Bonney has continued to be involved in the ranching world, participating in steer roping and team roping competitions until recently. He returns to the discussion of growing up on the ranch, dry land farm crops, cattle and sheep. He remembers that his father ran about three thousand sheep and approximately a hundred and twenty head of cattle. They hired sheepherders to work at the camps. Lambing season was always a busy time. Shearing crews would come to remove the wool which was then sacked and sent to a warehouse in Pastura. From there it was loaded on the train for shipment to market. Old ewes were culled from the herd and slaughtered for eating, and the family hogs were slaughtered and the meat cured. They also had turkeys and chickens. He recalls that although there was plenty of rainfall and the animals were turned out to forage on gramma grass.
He discusses the terrain of the ranch. During busy branding and lambing times neighbors helped each other with the work. Although the land was flat, and there were no naturally flowing water, they had two wells with windmills.

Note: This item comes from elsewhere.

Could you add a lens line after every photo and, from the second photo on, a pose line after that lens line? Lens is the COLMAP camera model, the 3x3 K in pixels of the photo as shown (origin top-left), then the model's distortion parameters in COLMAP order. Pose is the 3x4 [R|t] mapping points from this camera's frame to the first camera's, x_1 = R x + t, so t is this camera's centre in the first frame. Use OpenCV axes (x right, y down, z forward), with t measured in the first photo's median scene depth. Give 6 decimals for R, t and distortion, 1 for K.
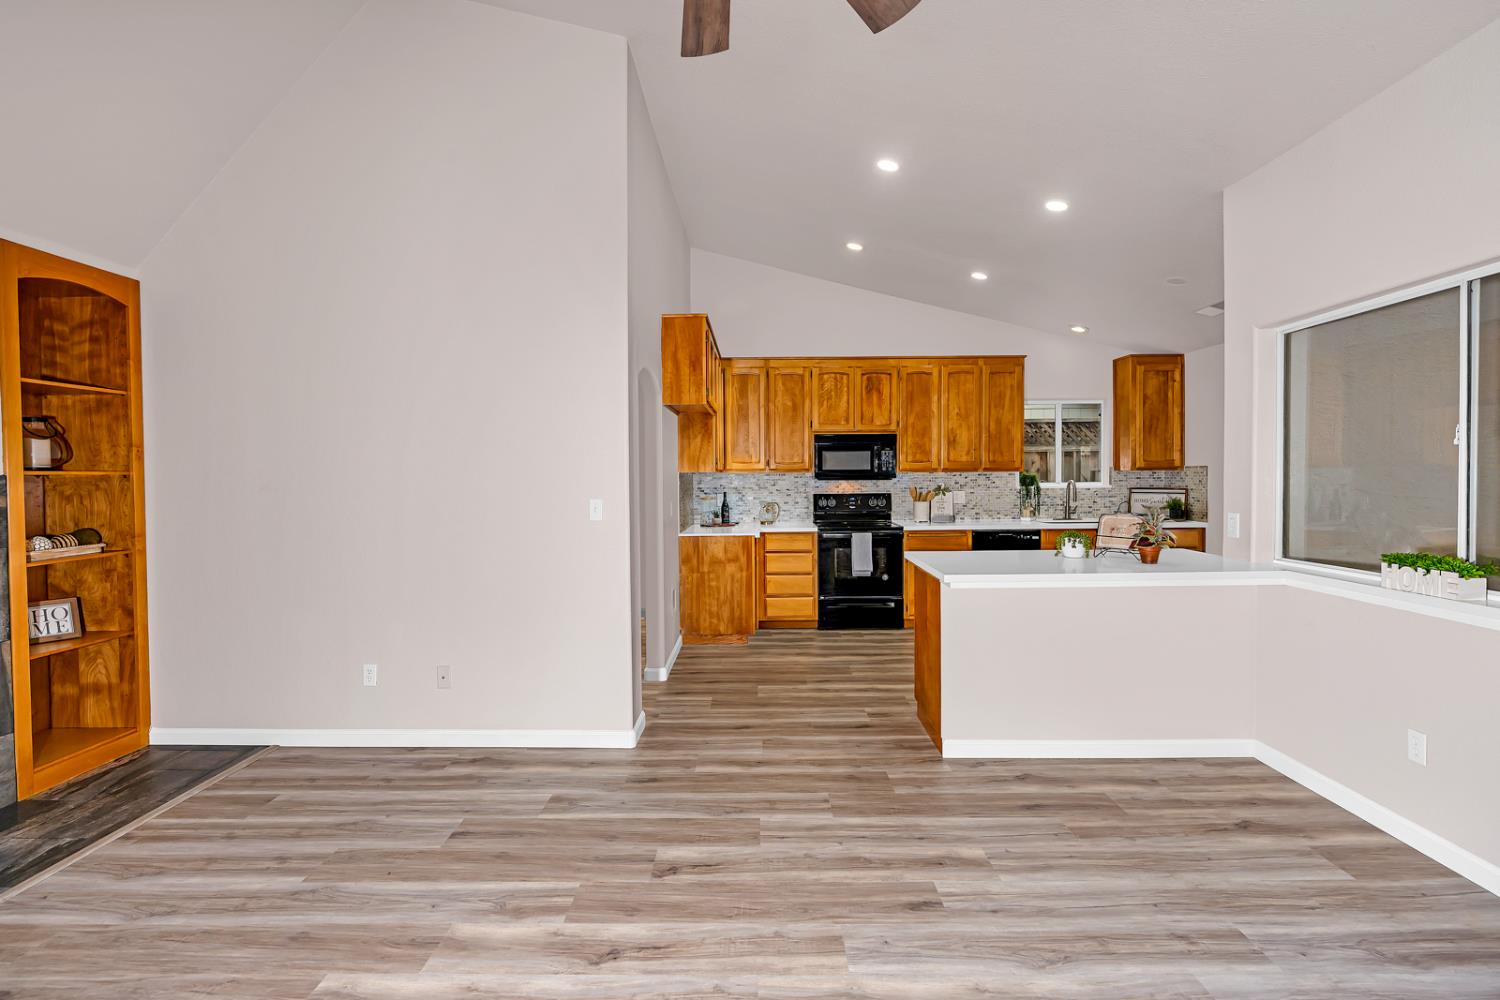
lens RADIAL K [[676.9, 0, 759.6], [0, 676.9, 483.3], [0, 0, 1]] dist [-0.002524, 0.000502]
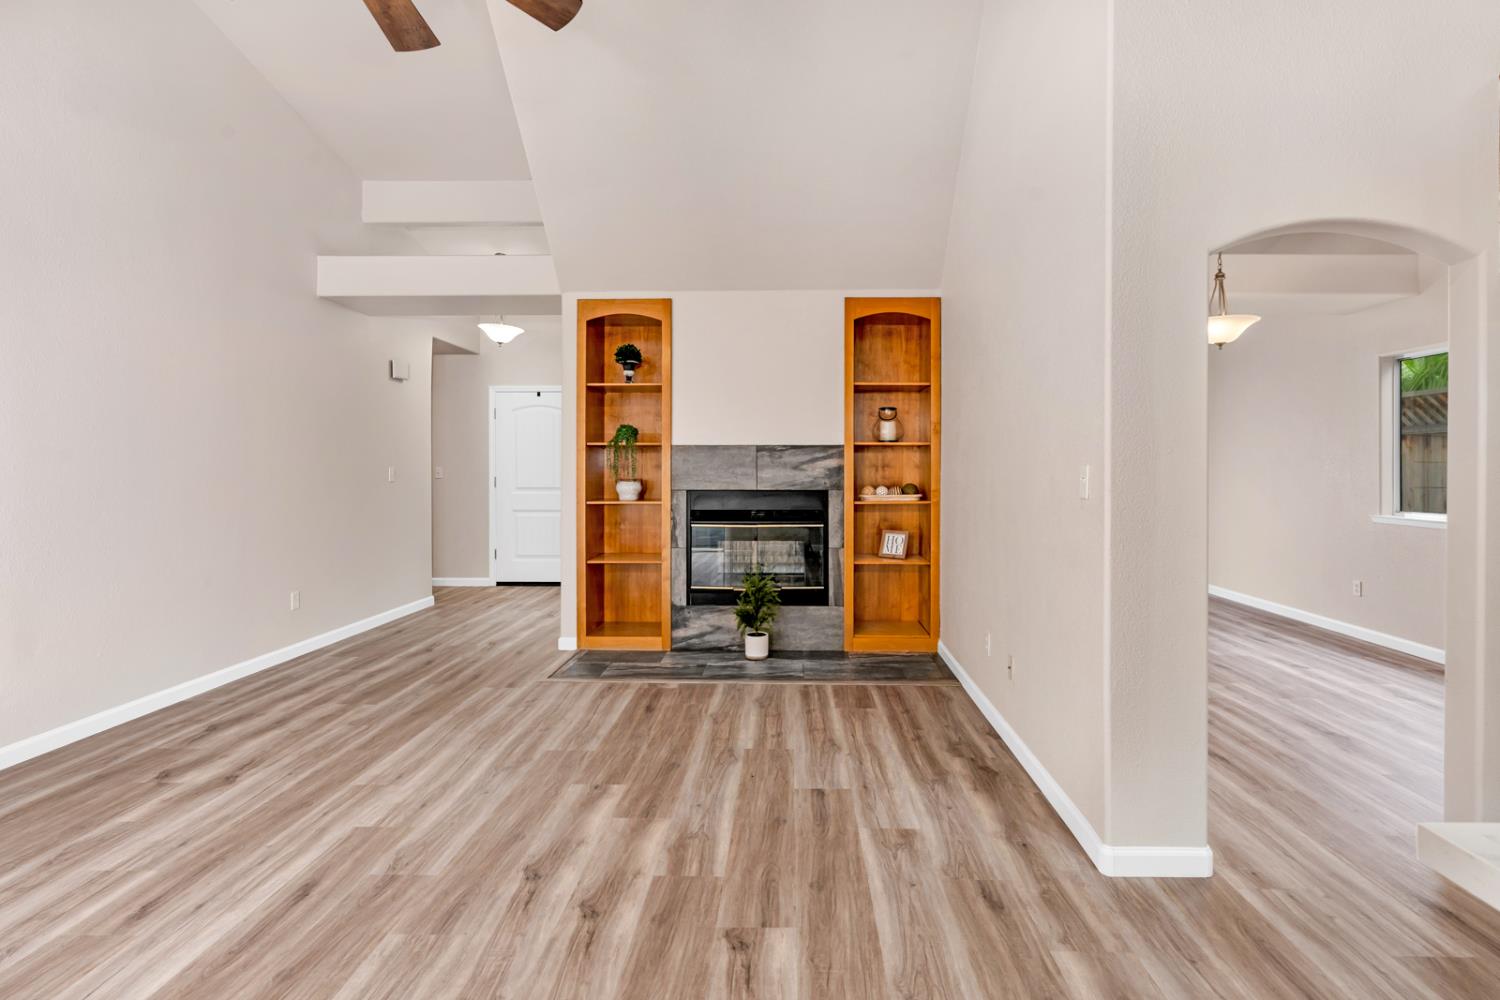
lens RADIAL K [[690.6, 0, 782.9], [0, 690.6, 469.8], [0, 0, 1]] dist [0.000826, 0.000463]
pose [[-0.003347, 0.011195, -0.999932, 0.465565], [-0.013478, 0.999846, 0.011239, 0.027274], [0.999904, 0.013514, -0.003195, 0.771405]]
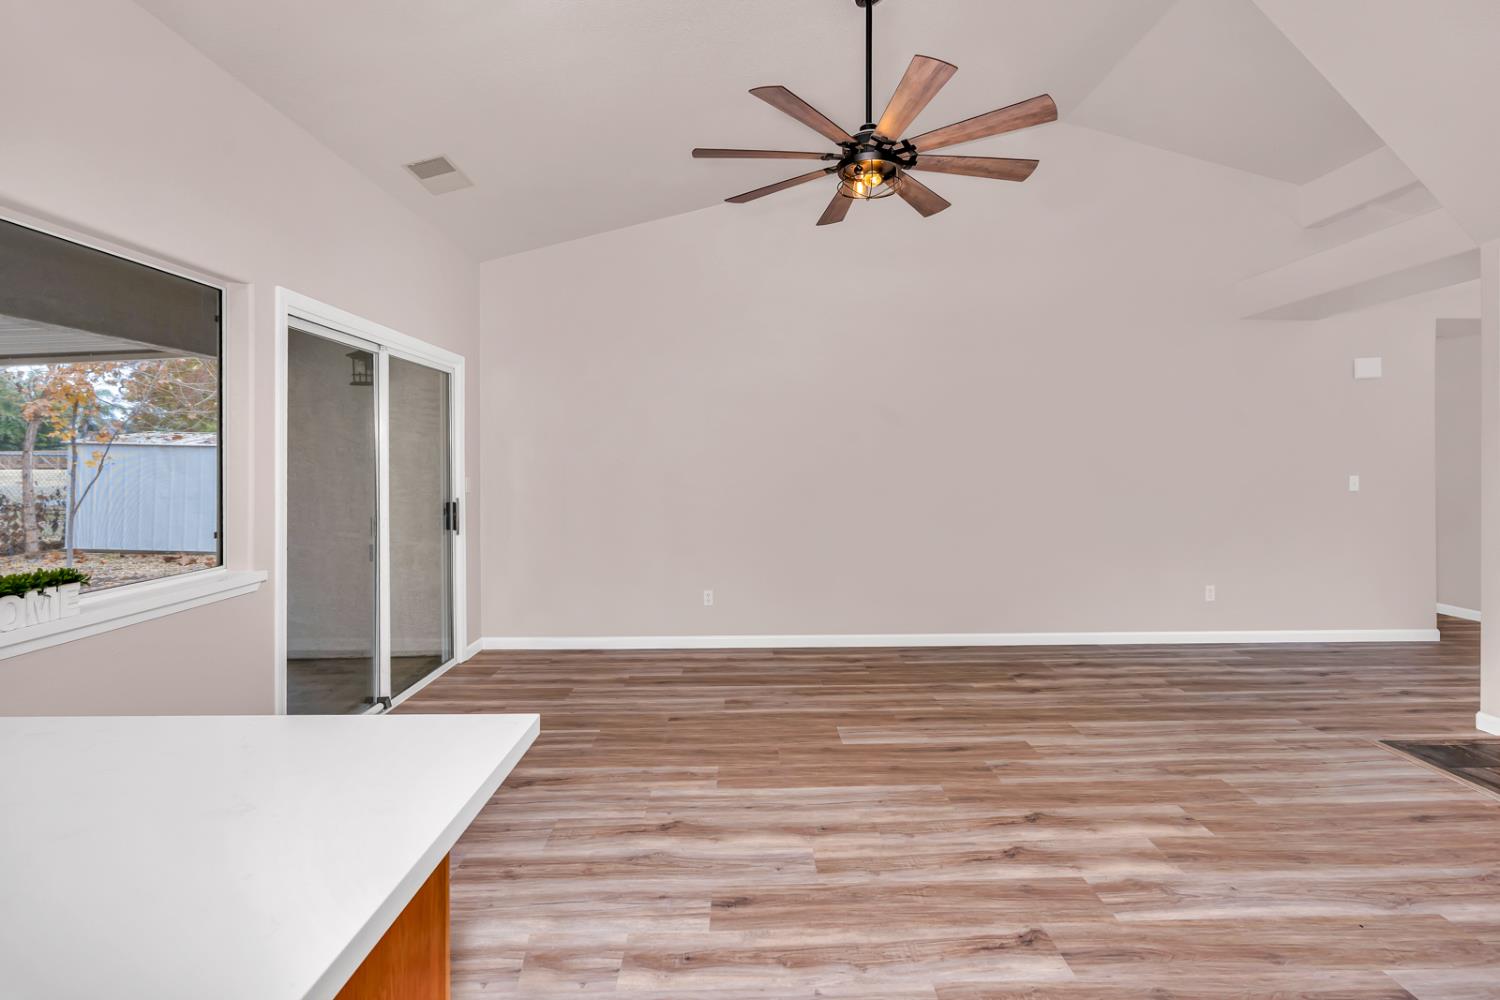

His grandmother was a curandera, or herbalist, and would gather, dry, and cure native plants. He shares a story of how as a boy his father used to stutter. After his grandmother told him to put a pinch of alum under his tongue every night before he went to bed his stuttering went away.
Bonney briefly discusses prominent families in the Pastura area, his grandmother’s involvement in local politics, and whether or not he is related to Billy the Kid.